Moreno é o responsável pelos arranjos para músicas como "Pierrô Apaixonado", "Carinhoso", "Amélia", "Maria Boa" e "O Abre Alas", de compositores como Noel Rosa, Pixinguinha e Ari Barroso entre outros que povoam o reino da memória em confronto, no palco, com o reino do esquecimento.
A peça tem início quando a Bruxa Esquecilda (Thania Castelo), uma bruxa high tech que troca seu celular a cada dez minutos por um modelo mais novo, disfarçar-se para fazer sua primeira maldade. Fingindo ser uma vizinha, ela entra na casa de Euripedestenta para convencer Eurípedes (Leandro Rezende) a internar no asilo seu pai que, segundo ela, incomoda os vizinhos com sua mania de ouvir música e dançar.

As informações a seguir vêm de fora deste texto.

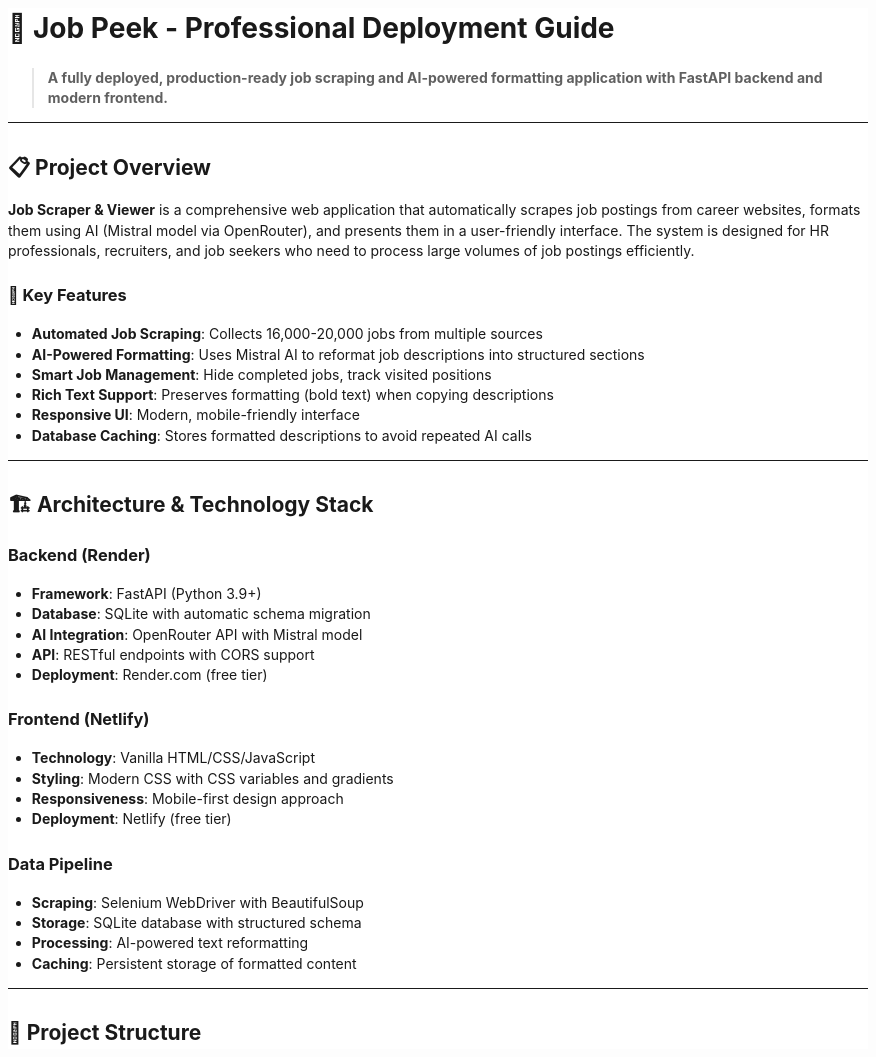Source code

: # 🚀 Job Peek - Professional Deployment Guide

> **A fully deployed, production-ready job scraping and AI-powered formatting application with FastAPI backend and modern frontend.**

---

## 📋 **Project Overview**

**Job Scraper & Viewer** is a comprehensive web application that automatically scrapes job postings from career websites, formats them using AI (Mistral model via OpenRouter), and presents them in a user-friendly interface. The system is designed for HR professionals, recruiters, and job seekers who need to process large volumes of job postings efficiently.

### **🎯 Key Features**
- **Automated Job Scraping**: Collects 16,000-20,000 jobs from multiple sources
- **AI-Powered Formatting**: Uses Mistral AI to reformat job descriptions into structured sections
- **Smart Job Management**: Hide completed jobs, track visited positions
- **Rich Text Support**: Preserves formatting (bold text) when copying descriptions
- **Responsive UI**: Modern, mobile-friendly interface
- **Database Caching**: Stores formatted descriptions to avoid repeated AI calls

---

## 🏗️ **Architecture & Technology Stack**

### **Backend (Render)**
- **Framework**: FastAPI (Python 3.9+)
- **Database**: SQLite with automatic schema migration
- **AI Integration**: OpenRouter API with Mistral model
- **API**: RESTful endpoints with CORS support
- **Deployment**: Render.com (free tier)

### **Frontend (Netlify)**
- **Technology**: Vanilla HTML/CSS/JavaScript
- **Styling**: Modern CSS with CSS variables and gradients
- **Responsiveness**: Mobile-first design approach
- **Deployment**: Netlify (free tier)

### **Data Pipeline**
- **Scraping**: Selenium WebDriver with BeautifulSoup
- **Storage**: SQLite database with structured schema
- **Processing**: AI-powered text reformatting
- **Caching**: Persistent storage of formatted content

---

## 📁 **Project Structure**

O pai de Eurípedes é o Vô Doidim (Oswaldo Avilla), um velho cheio de energia e imaginação. Inventor, ele não só viaja no tempo em uma máquina como criou um computador, o Zé 05125, com uma original placa de sentimento. A grande paixão de Vô Doidim é sua única neta, Maria Isabel (Camila Cassis). Tanto que numa de suas viagens ele conseguiu um pó muito especial para a boneca Isaurinha (Rachel Carvalhaes), o pó da vida, que destravou a língua e os movimentos da boneca, a grande amiga de Isabel.
O problema é que nessa história, filho de peixe não é peixinho. Eurípedes é um pai careta e todo certinho que se deixa convencer que Vô Doidim é mesmo amalucado e deve ir para um asilo. Neta, boneca, computador e avô unem-se então e organizam um show para derrotar a bruxa Esquecilda e seus aliados.
"Eles descobrem que a música funciona para a bruxa como a criptonita para o super-homem, ou seja, lhe tira as forças", diz o diretor Gradim. Mas a bruxa não se dá por vencida e finge participar do show só para introduzir um disquete com vírus no Zé 05125. Com isso, o primeiro computador com sentimentos do mundo e ao mesmo tempo fã do Bill Gates começa a perder aquilo do que mais se orgulhava: a sua fantástica memória Ram.
Apesar de o confronto entre o descartável e o permanente ser o foco central da peça, ele não é apresentado de forma simplista ou maniqueísta. Quem garante é o diretor Carlos Gradim
que se entusiasmou com a proposta do texto. "O espetáculo mostra que o novo e o antigo podem conviver de forma mais harmônica", afirma.
Segundo ele, um dos méritos da peça é agradar a todas as idades. "Moreno criou novos arranjos para clássicos de Noel e Pixinguinha, entre outros, mas a melodia e as letras foram mantidas na íntegra e é maravilhoso ver adultos e crianças ouvindo encantados alguns de nossos melhores compositores", ressalta.
Tudo isso numa linguagem contemporânea, que mistura no palco o rádio e o computador, o universo da informática, clássicos da MPB e também um divertido rap da bruxa. Uma verdadeira viagem por vários tempos. (B.N.)